Sadayuki Thomas Uno
Sadayuki Thomas Uno (* 1. Januar 1901 in Hiroshima, Japan; † 3. April 1989 in Oakland, Kalifornien) war ein japanisch-amerikanischer Maler und Bildhauer der ersten Einwanderergeneration (Issei) in den Vereinigten Staaten.[1]
Leben
Sadayuki Thomas Uno wurde 1901 in Hiroshima geboren. Im Alter von 16 Jahren wanderte er 1917 zu seinem Vater nach Kalifornien aus. Er besuchte die Oakland High School und erhielt anschließend ein Stipendium an der California School of Arts and Crafts, welches er jedoch nach kurzer Zeit wieder aufgab. 1924 zog er nach Chicago, Illinois, und später nach New York, um in einem Fotostudio auf Long Island zu arbeiten und am New York Photography Institute zu studieren. Ursprünglich wollte er nach Kalifornien zurückkehren, um in Hollywood in der Filmindustrie als Kameramann zu arbeiten. Laut einem biografischen Eintrag in Asian American Art: A History, 1850–1970 wurde er durch den Erfolg des Schauspielers und Regisseurs Sessue Hayakawa inspiriert, ebenfalls in Hollywood zu arbeiten. Als sein Vater Ende der 1920er Jahre erkrankte, kehrte Uno in die Bay Area zurück und ließ sich in Alameda, Kalifornien, nieder. Dort arbeitete er zunächst als Innenausstatter und später als Gärtner. Dies blieb jedoch ohne Erfolg. Deshalb setzte er seine künstlerische Tätigkeit als Maler fort. 1931 heiratete er Hisaye Uno.[1]

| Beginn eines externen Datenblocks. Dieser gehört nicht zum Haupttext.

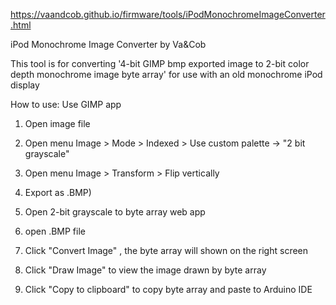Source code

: https://vaandcob.github.io/firmware/tools/iPodMonochromeImageConverter.html

iPod Monochrome Image Converter by Va&Cob

  This tool is for converting '4-bit GIMP bmp exported image to 2-bit color depth monochrome image byte array' for use with an old monochrome iPod display

How to use: 
Use GIMP app 
1. Open image file
2. Open menu Image > Mode > Indexed > Use custom palette -> "2 bit grayscale"
3. Open menu Image > Transform > Flip vertically
4. Export as .BMP)

5. Open 2-bit grayscale to byte array web app
6. open .BMP file
7. Click "Convert Image" , the byte array will shown on the right screen
8. Click "Draw Image" to view the image drawn by byte array
9. Click "Copy to clipboard" to copy byte array and paste to Arduino IDE


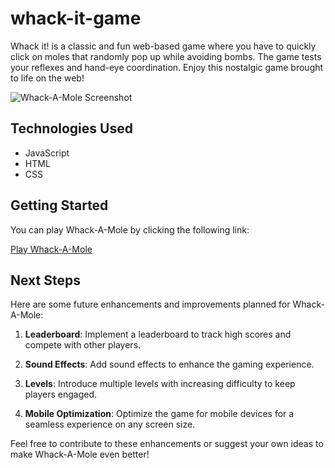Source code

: # whack-it-game

Whack it! is a classic and fun web-based game where you have to quickly click on moles that randomly pop up while avoiding bombs. The game tests your reflexes and hand-eye coordination. Enjoy this nostalgic game brought to life on the web!

![Whack-A-Mole Screenshot](https://raw.githubusercontent.com/chihiroloh/whackit/main/whackamole.png)

## Technologies Used

- JavaScript
- HTML
- CSS

## Getting Started

You can play Whack-A-Mole by clicking the following link:

[Play Whack-A-Mole](https://chihiroloh.github.io/whackit/)

## Next Steps

Here are some future enhancements and improvements planned for Whack-A-Mole:

1. **Leaderboard**: Implement a leaderboard to track high scores and compete with other players.

2. **Sound Effects**: Add sound effects to enhance the gaming experience.

3. **Levels**: Introduce multiple levels with increasing difficulty to keep players engaged.

4. **Mobile Optimization**: Optimize the game for mobile devices for a seamless experience on any screen size.

Feel free to contribute to these enhancements or suggest your own ideas to make Whack-A-Mole even better!
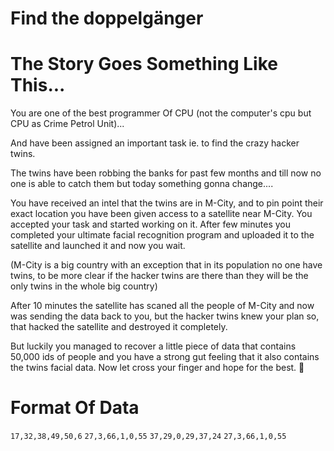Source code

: # Find the doppelgänger

# The Story Goes Something Like This... 
You are one of the best programmer Of CPU (not the computer's cpu but CPU as Crime Petrol Unit)...

And have been assigned an important task ie. to find the crazy hacker twins. 

The twins have been robbing the banks for past few months and till now no one is able to catch them but today something gonna change.... 

You have received an intel that the twins are in M-City, and to pin point their exact location you have been given access to a satellite near M-City. 
You accepted your task and started working on it. After few minutes you completed your ultimate facial recognition program and uploaded it to the satellite and launched it and now you wait.

(M-City is a big country with an exception that in its population no one have twins, to be more clear if the hacker twins are there than they will be the only twins in the whole big country) 

After 10 minutes the satellite has scaned all the people of M-City and now was sending the data back to you, but the hacker twins knew your plan so, that hacked the satellite and destroyed it completely.

But luckily you managed to recover a little piece of data that contains 50,000 ids of people and you have a strong gut feeling that it also contains the twins facial data. Now let cross your finger and hope for the best. 🤞

# Format Of Data
`17,32,38,49,50,6`
`27,3,66,1,0,55`
`37,29,0,29,37,24`
`27,3,66,1,0,55`

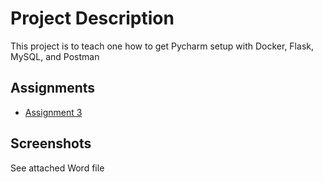 # Project Description
This project is to teach one how to get Pycharm setup with Docker, Flask, MySQL, and Postman


## Assignments
* [Assignment 3](formIntro-pycharm.pdf)

## Screenshots
See attached Word file
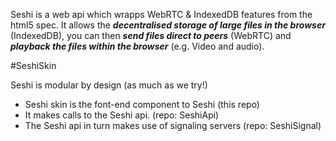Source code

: Seshi is a web api which wrapps WebRTC & IndexedDB features from the html5 spec. It allows the ***decentralised storage of large files in the browser*** (IndexedDB), you can then ***send files direct to peers*** (WebRTC) and ***playback the files  within the browser*** (e.g. Video and audio).


#SeshiSkin

Seshi is modular by design (as much as we try!)

* Seshi skin is the font-end component to Seshi (this repo)
* It makes calls to the Seshi api. (repo: SeshiApi)
* The Seshi api in turn makes use of signaling servers (repo: SeshiSignal)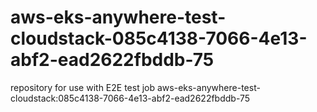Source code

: # aws-eks-anywhere-test-cloudstack-085c4138-7066-4e13-abf2-ead2622fbddb-75
repository for use with E2E test job aws-eks-anywhere-test-cloudstack:085c4138-7066-4e13-abf2-ead2622fbddb-75

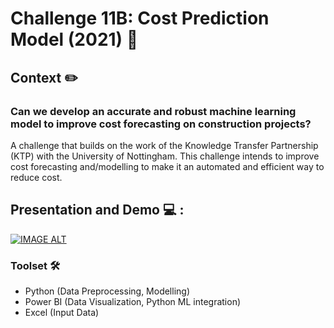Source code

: # Challenge 11B: Cost Prediction Model (2021) 💪
## Context ✏️
### **Can we develop an accurate and robust machine learning model to improve cost forecasting on construction projects?**

A challenge that builds on the work of the Knowledge Transfer Partnership (KTP) with the University of Nottingham. This challenge intends to improve cost forecasting and/modelling to make it an automated and efficient way to reduce cost. 
</br>

## Presentation and Demo 💻 :

[![IMAGE ALT](https://img.youtube.com/vi/lSXov50lk6U/0.jpg)](https://www.youtube.com/watch?v=lSXov50lk6U)


### Toolset 🛠️

* Python (Data Preprocessing, Modelling)
* Power BI (Data Visualization, Python ML integration)
* Excel (Input Data)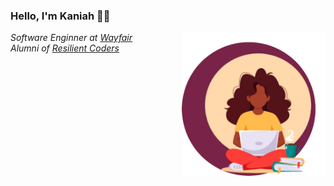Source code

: ### Hello, I'm Kaniah 👋🏾

<img align='right' src="https://github.com/KaniahDunn/KaniahDunn/blob/main/github_readme.png" width="230">
<p><em>Software Enginner at <a href="">Wayfair</a></br>Alumni of <a href="http://www.resilientcoders.org/">Resilient Coders</a>
</em></p>
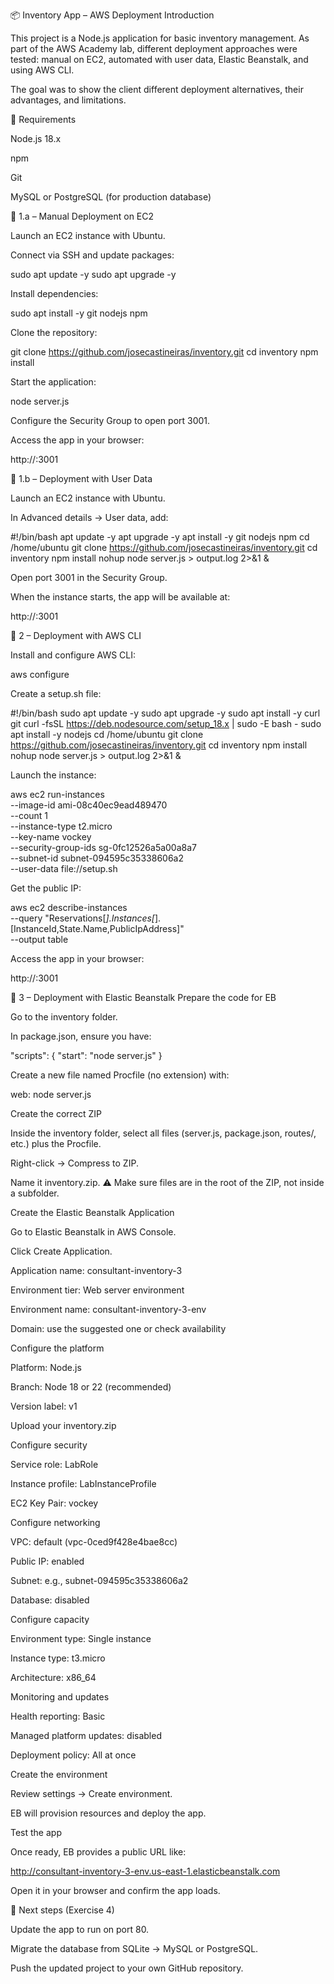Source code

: 📦 Inventory App – AWS Deployment
Introduction

This project is a Node.js application for basic inventory management.
As part of the AWS Academy lab, different deployment approaches were tested: manual on EC2, automated with user data, Elastic Beanstalk, and using AWS CLI.

The goal was to show the client different deployment alternatives, their advantages, and limitations.

🚀 Requirements

Node.js 18.x

npm

Git

MySQL or PostgreSQL (for production database)

📖 1.a – Manual Deployment on EC2

Launch an EC2 instance with Ubuntu.

Connect via SSH and update packages:

sudo apt update -y
sudo apt upgrade -y


Install dependencies:

sudo apt install -y git nodejs npm


Clone the repository:

git clone https://github.com/josecastineiras/inventory.git
cd inventory
npm install


Start the application:

node server.js


Configure the Security Group to open port 3001.

Access the app in your browser:

http://<Public-IP>:3001

📖 1.b – Deployment with User Data

Launch an EC2 instance with Ubuntu.

In Advanced details → User data, add:

#!/bin/bash
apt update -y
apt upgrade -y
apt install -y git nodejs npm
cd /home/ubuntu
git clone https://github.com/josecastineiras/inventory.git
cd inventory
npm install
nohup node server.js > output.log 2>&1 &


Open port 3001 in the Security Group.

When the instance starts, the app will be available at:

http://<Public-IP>:3001

📖 2 – Deployment with AWS CLI

Install and configure AWS CLI:

aws configure


Create a setup.sh file:

#!/bin/bash
sudo apt update -y
sudo apt upgrade -y
sudo apt install -y curl git
curl -fsSL https://deb.nodesource.com/setup_18.x | sudo -E bash -
sudo apt install -y nodejs
cd /home/ubuntu
git clone https://github.com/josecastineiras/inventory.git
cd inventory
npm install
nohup node server.js > output.log 2>&1 &


Launch the instance:

aws ec2 run-instances \
--image-id ami-08c40ec9ead489470 \
--count 1 \
--instance-type t2.micro \
--key-name vockey \
--security-group-ids sg-0fc12526a5a00a8a7 \
--subnet-id subnet-094595c35338606a2 \
--user-data file://setup.sh


Get the public IP:

aws ec2 describe-instances \
--query "Reservations[*].Instances[*].[InstanceId,State.Name,PublicIpAddress]" \
--output table


Access the app in your browser:

http://<Public-IP>:3001

📖 3 – Deployment with Elastic Beanstalk
Prepare the code for EB

Go to the inventory folder.

In package.json, ensure you have:

"scripts": {
  "start": "node server.js"
}


Create a new file named Procfile (no extension) with:

web: node server.js

Create the correct ZIP

Inside the inventory folder, select all files (server.js, package.json, routes/, etc.) plus the Procfile.

Right-click → Compress to ZIP.

Name it inventory.zip.
⚠️ Make sure files are in the root of the ZIP, not inside a subfolder.

Create the Elastic Beanstalk Application

Go to Elastic Beanstalk in AWS Console.

Click Create Application.

Application name: consultant-inventory-3

Environment tier: Web server environment

Environment name: consultant-inventory-3-env

Domain: use the suggested one or check availability

Configure the platform

Platform: Node.js

Branch: Node 18 or 22 (recommended)

Version label: v1

Upload your inventory.zip

Configure security

Service role: LabRole

Instance profile: LabInstanceProfile

EC2 Key Pair: vockey

Configure networking

VPC: default (vpc-0ced9f428e4bae8cc)

Public IP: enabled

Subnet: e.g., subnet-094595c35338606a2

Database: disabled

Configure capacity

Environment type: Single instance

Instance type: t3.micro

Architecture: x86_64

Monitoring and updates

Health reporting: Basic

Managed platform updates: disabled

Deployment policy: All at once

Create the environment

Review settings → Create environment.

EB will provision resources and deploy the app.

Test the app

Once ready, EB provides a public URL like:

http://consultant-inventory-3-env.us-east-1.elasticbeanstalk.com


Open it in your browser and confirm the app loads.

📌 Next steps (Exercise 4)

Update the app to run on port 80.

Migrate the database from SQLite → MySQL or PostgreSQL.

Push the updated project to your own GitHub repository.
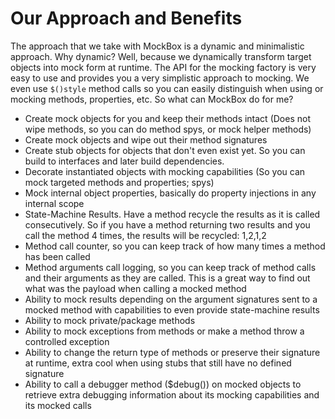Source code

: # Our Approach and Benefits

The approach that we take with MockBox is a dynamic and minimalistic approach. Why dynamic? Well, because we dynamically transform target objects into mock form at runtime. The API for the mocking factory is very easy to use and provides you a very simplistic approach to mocking. We even use `$()style` method calls so you can easily distinguish when using or mocking methods, properties, etc. So what can MockBox do for me?

* Create mock objects for you and keep their methods intact (Does not wipe methods, so you can do method spys, or mock helper methods)
* Create mock objects and wipe out their method signatures
* Create stub objects for objects that don't even exist yet. So you can build to interfaces and later build dependencies.
* Decorate instantiated objects with mocking capabilities (So you can mock targeted methods and properties; spys)
* Mock internal object properties, basically do property injections in any internal scope
* State-Machine Results. Have a method recycle the results as it is called consecutively. So if you have a method returning two results and you call the method 4 times, the results will be recycled: 1,2,1,2
* Method call counter, so you can keep track of how many times a method has been called
* Method arguments call logging, so you can keep track of method calls and their arguments as they are called. This is a great way to find out what was the payload when calling a mocked method
* Ability to mock results depending on the argument signatures sent to a mocked method with capabilities to even provide state-machine results
* Ability to mock private/package methods
* Ability to mock exceptions from methods or make a method throw a controlled exception
* Ability to change the return type of methods or preserve their signature at runtime, extra cool when using stubs that still have no defined signature
* Ability to call a debugger method ($debug()) on mocked objects to retrieve extra debugging information about its mocking capabilities and its mocked calls

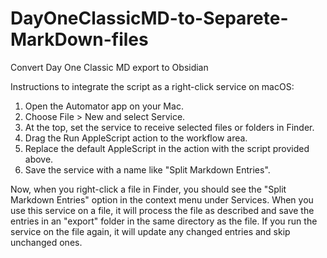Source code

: # DayOneClassicMD-to-Separete-MarkDown-files
Convert Day One Classic MD export to Obsidian

Instructions to integrate the script as a right-click service on macOS:

1. Open the Automator app on your Mac.
2. Choose File > New and select Service.
3. At the top, set the service to receive selected files or folders in Finder.
4. Drag the Run AppleScript action to the workflow area.
5. Replace the default AppleScript in the action with the script provided above.
6. Save the service with a name like "Split Markdown Entries".

Now, when you right-click a file in Finder, you should see the "Split Markdown Entries" option in the context menu under Services.
When you use this service on a file, it will process the file as described and save the entries in an "export" folder in the same directory as the file. If you run the service on the file again, it will update any changed entries and skip unchanged ones.
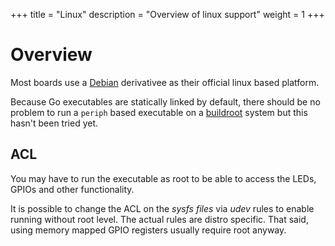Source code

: +++
title = "Linux"
description = "Overview of linux support"
weight = 1
+++

# Overview

Most boards use a [Debian](http://debian.org/) derivativee as their official
linux based platform.

Because Go executables are statically linked by default, there should be no
problem to run a `periph` based executable on a
[buildroot](https://buildroot.org/) system but this hasn't been tried yet.


## ACL

You may have to run the executable as root to be able to access the LEDs, GPIOs
and other functionality.

It is possible to change the ACL on the _sysfs files_ via _udev_ rules to enable
running without root level. The actual rules are distro specific. That said,
using memory mapped GPIO registers usually require root anyway.
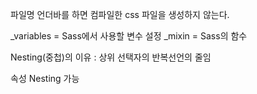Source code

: 파일명 언더바를 하면 컴파일한 css 파일을 생성하지 않는다.

\_variables = Sass에서 사용할 변수 설정
\_mixin = Sass의 함수

Nesting(중첩)의 이유
: 상위 선택자의 반복선언의 줄임

속성 Nesting 가능
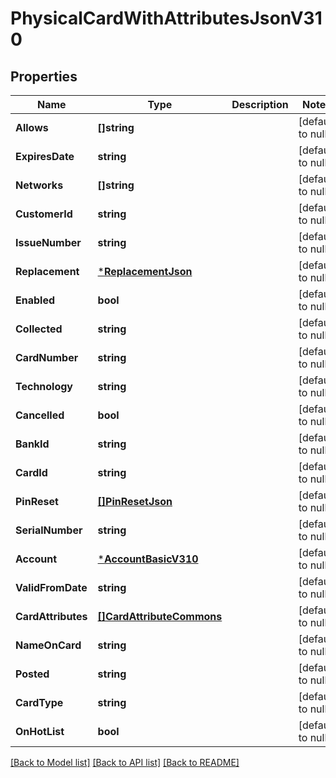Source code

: # PhysicalCardWithAttributesJsonV310

## Properties
Name | Type | Description | Notes
------------ | ------------- | ------------- | -------------
**Allows** | **[]string** |  | [default to null]
**ExpiresDate** | **string** |  | [default to null]
**Networks** | **[]string** |  | [default to null]
**CustomerId** | **string** |  | [default to null]
**IssueNumber** | **string** |  | [default to null]
**Replacement** | [***ReplacementJson**](ReplacementJSON.md) |  | [default to null]
**Enabled** | **bool** |  | [default to null]
**Collected** | **string** |  | [default to null]
**CardNumber** | **string** |  | [default to null]
**Technology** | **string** |  | [default to null]
**Cancelled** | **bool** |  | [default to null]
**BankId** | **string** |  | [default to null]
**CardId** | **string** |  | [default to null]
**PinReset** | [**[]PinResetJson**](PinResetJSON.md) |  | [default to null]
**SerialNumber** | **string** |  | [default to null]
**Account** | [***AccountBasicV310**](AccountBasicV310.md) |  | [default to null]
**ValidFromDate** | **string** |  | [default to null]
**CardAttributes** | [**[]CardAttributeCommons**](CardAttributeCommons.md) |  | [default to null]
**NameOnCard** | **string** |  | [default to null]
**Posted** | **string** |  | [default to null]
**CardType** | **string** |  | [default to null]
**OnHotList** | **bool** |  | [default to null]

[[Back to Model list]](../README.md#documentation-for-models) [[Back to API list]](../README.md#documentation-for-api-endpoints) [[Back to README]](../README.md)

Während des Zweiten Weltkriegs wurden Uno, seine Ehefrau und ihre drei Kinder zunächst in das Fresno Assembly Center in Kalifornien und später in die Internierungslager Jerome and Rohwer im Bundesstaat Arkansas gebracht. Dort blieben sie bis Kriegsende. In Fresno begann Uno mit dem Holzschnitzen, da ihm die traditionellen Werkzeuge als verbotene Gegenstände nicht zur Verfügung standen.[2] Er verwendete stattdessen ein Buttermesser. Während der Internierung schuf er eine umfangreiche Sammlung von Porträt- und Landschaftsgemälden.[2] Im Lager Rohwer unterrichtete er gemeinsam mit seinem Freund Henry Sugimoto an der dortigen Kunstschule. In dieser Zeit begann Uno auch mit dem Studium und der Praxis des Shigin, einer japanischen Form der gesprochenen Poesie. Nach seiner Entlassung aus dem Internierungslager setzte er dies fort. 1957 nahm er sein Studium an der California College of the Arts in Oakland wieder auf. Seine Werke wurden unter anderem im Oakland Museum, in der Wight Art Gallery der University of California in Los Angeles (UCLA) sowie an der San Francisco State University ausgestellt.[1]
Im Jahr 1980 wurden Unos Arbeiten in die Anthologie Ayumi: A Japanese American Anthology aufgenommen. Diese Sammlung, die mehrere Generationen japanisch-amerikanischer Kunst und Literatur umfasst, war eine der ersten ihrer Art. Sadayuki Thomas Unos Werke befinden sich heute in der ständigen Sammlung des Japanese American National Museum in Los Angeles. Sadayuki Thomas Uno starb am 3. April 1989 in Oakland, Kalifornien.[1]
Literatur
- Gordon H. Chang, Mark Dean Johnson, Paul J. Karlstrom (Hrsg.), Asian American Art: A History, 1850–1970, Stanford University Press, Stanford, 2008.
- Janice Mirikitani (Hrsg.), Ayumi: A Japanese American Anthology, Japanese American Anthology Committee, San Francisco, 1980.
- The View from Within: Japanese American Art from the Internment Camps, 1942–1945, Japanese American National Museum, UCLA Wight Art Gallery, UCLA Asian American Studies Center, Los Angeles, 1992.
Weblinks
- Densho Encyclopedia
- Nishieda Foundation
- Stanford University. Archival Collections at Stanford
- askART
Einzelnachweise
- ↑ a b c d Sadayuki Thomas Uno | Densho Encyclopedia. Archiviert vom am 12. August 2025; abgerufen am 9. November 2025 (englisch).
- ↑ a b Sadayuki Thomas Uno. In: ART360°. Abgerufen am 9. November 2025 (amerikanisches Englisch).